Due to treatment advances achieved in recent years and the increased patient self-awareness, we are witnessing in a significant number of patients cured era. There will be an even greater number of cancer patients and survivors, especially long-term survivors.
Cancer survival has three basic stages:
Many doctors talk about cancer cured after passing a complete remission of five years after treatment. Others prefer to say that there is no evidence disease (NED).
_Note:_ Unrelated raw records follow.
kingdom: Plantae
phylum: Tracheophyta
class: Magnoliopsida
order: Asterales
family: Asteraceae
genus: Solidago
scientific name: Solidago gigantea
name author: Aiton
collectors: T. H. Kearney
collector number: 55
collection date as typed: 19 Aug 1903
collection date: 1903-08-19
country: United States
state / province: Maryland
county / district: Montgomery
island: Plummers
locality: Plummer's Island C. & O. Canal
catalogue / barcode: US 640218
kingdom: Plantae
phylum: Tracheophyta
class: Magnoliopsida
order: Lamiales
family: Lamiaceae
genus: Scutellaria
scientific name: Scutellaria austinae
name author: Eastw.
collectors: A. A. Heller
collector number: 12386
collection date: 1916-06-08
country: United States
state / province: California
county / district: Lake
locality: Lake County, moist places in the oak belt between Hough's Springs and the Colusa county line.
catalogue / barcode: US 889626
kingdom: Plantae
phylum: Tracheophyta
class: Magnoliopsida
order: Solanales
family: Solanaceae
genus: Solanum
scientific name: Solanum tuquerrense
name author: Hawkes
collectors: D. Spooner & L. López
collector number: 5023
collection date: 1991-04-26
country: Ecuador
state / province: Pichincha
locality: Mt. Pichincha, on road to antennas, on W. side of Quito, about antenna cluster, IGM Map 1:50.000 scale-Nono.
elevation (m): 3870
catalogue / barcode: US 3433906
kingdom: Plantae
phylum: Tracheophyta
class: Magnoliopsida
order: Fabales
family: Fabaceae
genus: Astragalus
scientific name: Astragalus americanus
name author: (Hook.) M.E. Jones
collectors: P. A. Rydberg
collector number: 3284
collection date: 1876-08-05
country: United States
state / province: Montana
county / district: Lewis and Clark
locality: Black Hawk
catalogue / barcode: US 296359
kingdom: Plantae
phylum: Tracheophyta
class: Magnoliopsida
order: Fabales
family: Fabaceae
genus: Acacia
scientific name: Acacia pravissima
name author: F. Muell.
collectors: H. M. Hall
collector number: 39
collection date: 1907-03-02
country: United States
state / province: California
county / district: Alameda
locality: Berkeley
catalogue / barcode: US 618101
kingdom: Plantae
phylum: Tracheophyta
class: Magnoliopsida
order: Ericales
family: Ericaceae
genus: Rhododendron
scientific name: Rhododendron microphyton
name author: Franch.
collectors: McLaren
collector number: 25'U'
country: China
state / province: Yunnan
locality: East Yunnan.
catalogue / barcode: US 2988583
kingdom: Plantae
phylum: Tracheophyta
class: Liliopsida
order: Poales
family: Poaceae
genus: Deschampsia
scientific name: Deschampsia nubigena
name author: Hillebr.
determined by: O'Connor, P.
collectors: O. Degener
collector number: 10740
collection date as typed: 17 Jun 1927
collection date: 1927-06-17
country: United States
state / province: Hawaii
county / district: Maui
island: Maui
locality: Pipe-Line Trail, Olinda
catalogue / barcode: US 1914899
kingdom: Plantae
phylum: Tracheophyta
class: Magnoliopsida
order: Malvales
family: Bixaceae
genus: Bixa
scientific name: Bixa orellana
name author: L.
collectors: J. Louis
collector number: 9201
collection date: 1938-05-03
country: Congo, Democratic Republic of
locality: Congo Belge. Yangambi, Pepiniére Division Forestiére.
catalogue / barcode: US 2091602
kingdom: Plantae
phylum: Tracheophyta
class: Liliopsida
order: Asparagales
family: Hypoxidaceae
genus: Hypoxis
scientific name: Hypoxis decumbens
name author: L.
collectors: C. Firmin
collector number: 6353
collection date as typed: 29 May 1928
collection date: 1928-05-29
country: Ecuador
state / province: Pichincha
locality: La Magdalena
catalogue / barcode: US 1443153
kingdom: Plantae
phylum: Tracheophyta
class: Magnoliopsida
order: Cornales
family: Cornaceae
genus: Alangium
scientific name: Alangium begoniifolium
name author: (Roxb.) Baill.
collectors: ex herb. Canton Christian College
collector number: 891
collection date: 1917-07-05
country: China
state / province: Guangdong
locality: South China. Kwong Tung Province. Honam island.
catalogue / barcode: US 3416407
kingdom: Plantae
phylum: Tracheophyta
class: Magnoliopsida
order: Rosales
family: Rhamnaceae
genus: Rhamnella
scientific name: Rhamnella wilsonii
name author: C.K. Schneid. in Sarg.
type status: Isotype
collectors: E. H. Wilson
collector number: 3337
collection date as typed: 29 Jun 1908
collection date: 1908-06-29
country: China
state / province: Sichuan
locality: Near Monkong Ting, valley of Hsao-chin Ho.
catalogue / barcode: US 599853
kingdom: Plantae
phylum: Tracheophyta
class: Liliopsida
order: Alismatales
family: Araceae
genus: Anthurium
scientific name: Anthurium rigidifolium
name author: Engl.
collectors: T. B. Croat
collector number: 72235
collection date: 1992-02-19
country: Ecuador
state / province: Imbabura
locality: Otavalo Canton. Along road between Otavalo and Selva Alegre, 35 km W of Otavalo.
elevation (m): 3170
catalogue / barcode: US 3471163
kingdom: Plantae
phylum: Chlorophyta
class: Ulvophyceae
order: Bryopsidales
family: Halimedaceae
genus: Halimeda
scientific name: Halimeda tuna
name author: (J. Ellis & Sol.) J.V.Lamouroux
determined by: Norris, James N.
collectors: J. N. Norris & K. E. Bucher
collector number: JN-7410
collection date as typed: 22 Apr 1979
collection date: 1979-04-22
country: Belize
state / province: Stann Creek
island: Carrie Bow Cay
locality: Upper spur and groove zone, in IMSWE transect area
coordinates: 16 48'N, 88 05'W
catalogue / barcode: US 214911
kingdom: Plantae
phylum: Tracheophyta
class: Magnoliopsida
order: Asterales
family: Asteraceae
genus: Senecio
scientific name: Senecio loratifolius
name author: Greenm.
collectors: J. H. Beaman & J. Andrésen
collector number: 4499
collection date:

But many doctors consider the patient is a long survivor after passing the time of five years, often with more years to go.
Having more long-term cancer survivors represents a new challenge for the entire medical community. Whenever we have achieved this coveted and sought healing by combining in different ways the therapeutic arsenal available today, it presents for us the opportunity to go a step further. It stands to reason that survivors deserve specific treatments for toxicities and sequelae that sometimes arise, in addition to learning to live or bear some of them.
Today, oncologic surgery is becoming less invasive or mutilating. Increasingly we opt for organ conservative treatments. With chemotherapy there are new advances being offered and there is preventive support for their potential toxicity and does not appear or it is bearable. In radiation therapy technological advances like IMRT can often help achieve it, decrease side effects considerably.
We face not only adding years to life, but adding life and overall quality of life to years of survival. It is estimated that each year there will be about 100,000 new survivors of cancer in Spain and is expected to reach 18 million people in the next decade in the USA. It is not a trivial matter. This is a situation that demands an extra interdisciplinary effort. This is a window to a new field development in oncology. We need to develop better strategies to enhance the quality of life of survivors ranging from skin and mucous tissues care, fatigue, infertility or sexual dysfunction, cognitive impairment to emotional, psychosocial support or even reintegration into working life.